Gestational Diabetes - Sweet Baby, Sour Mom
- Pathophysiology: Human placental lactogen (hPL) and other placental hormones ↑ insulin resistance in the mother.
- Screening & Diagnosis: Standard two-step approach.

- Maternal Risks: ↑ risk of preeclampsia, C-section, and future Type 2 DM.
- Fetal Risks: Macrosomia, neonatal hypoglycemia, polycythemia, respiratory distress.
⭐ High-Yield: Fetal macrosomia results from fetal hyperinsulinemia (insulin as a growth factor). After birth, persistent hyperinsulinemia with loss of maternal glucose supply causes profound neonatal hypoglycemia.
Thyroid Disorders - Bumps, Babies, & Butterflies
- Physiologic Changes: ↑ Estrogen → ↑ Thyroxine-binding globulin (TBG) → ↑ Total T4. hCG can weakly stimulate TSH receptors, causing transient hyperthyroidism.
- Maternal Hypothyroidism: Key risk is impaired fetal neurodevelopment (cretinism). Requires ↑ levothyroxine dose.
- Maternal Hyperthyroidism (Graves'):
- 📌 Propylthiouracil (PTU) for Primary (1st) trimester.
- Methimazole for 2nd/3rd trimesters to avoid PTU hepatotoxicity.
⭐ TSH-receptor antibodies (TSI) are IgG and can cross the placenta, causing fetal/neonatal thyrotoxicosis.
Preeclampsia & HELLP - When Pregnancy Gets Pressured
- Preeclampsia: New-onset hypertension (BP >140/90 mmHg) after 20 weeks gestation PLUS proteinuria or signs of end-organ damage.
- Pathophysiology: Defective spiral artery remodeling → placental ischemia → release of anti-angiogenic factors (e.g., sFlt-1) → systemic endothelial dysfunction.
- HELLP Syndrome: A severe manifestation of preeclampsia.
- Hemolysis (schistocytes on smear, ↑LDH)
- Elevated Liver enzymes (AST, ALT)
- Low Platelets (<100,000/μL)
- Management:
- Definitive cure: Delivery of the placenta.
- Seizure prophylaxis: Magnesium sulfate (MgSO₄).
- BP control: Hydralazine, Labetalol, Nifedipine.
⭐ The definitive treatment for preeclampsia/HELLP syndrome is delivery of the fetus and placenta, which resolves the underlying pathology.

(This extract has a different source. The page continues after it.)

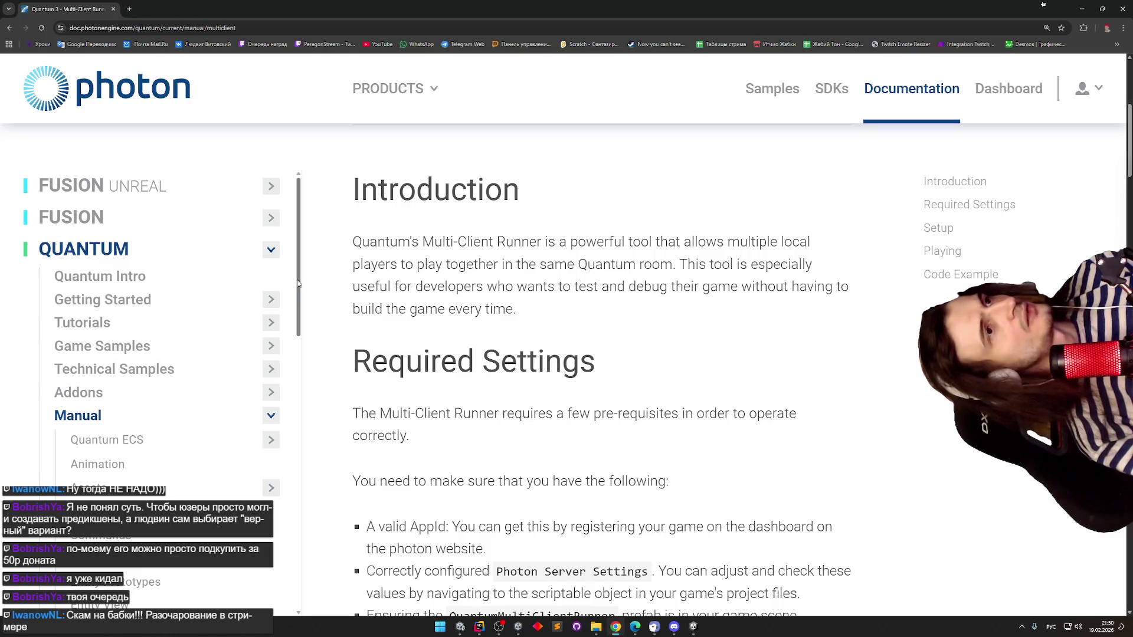
scroll(298, 284, down, 8)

Pituitary & Adrenal Issues - The Other Endocrine Players
- Sheehan Syndrome: Postpartum pituitary necrosis due to severe hemorrhage & hypotension.
- Presents with failure to lactate (↓ prolactin), amenorrhea, adrenal insufficiency (↓ ACTH), and hypothyroidism (↓ TSH).
- Onset is often gradual.
- Lymphocytic Hypophysitis: Autoimmune pituitary inflammation, usually in late pregnancy or postpartum.
- Can mimic a pituitary adenoma, causing headaches, visual defects, and hypopituitarism.
- Adrenal Insufficiency (Addison's): Requires increased glucocorticoid doses during pregnancy and stress-dose steroids for labor to prevent adrenal crisis.
⭐ Failure to lactate is the most common initial sign of Sheehan syndrome.

High‑Yield Points - ⚡ Biggest Takeaways
- Gestational diabetes is driven by hPL-induced insulin resistance; screen at 24-28 weeks.
- Maternal hyperglycemia → fetal hyperinsulinemia → macrosomia & neonatal hypoglycemia.
- hCG stimulates TSH receptors, raising total T4; free T4 and TSH levels remain normal.
- Graves' disease often improves during pregnancy; maternal anti-TSH receptor antibodies can cause fetal thyrotoxicosis.
- Postpartum thyroiditis presents as transient hyperthyroidism, often followed by a hypothyroid phase.
- Sheehan syndrome is postpartum pituitary necrosis causing failure to lactate and hypopituitarism.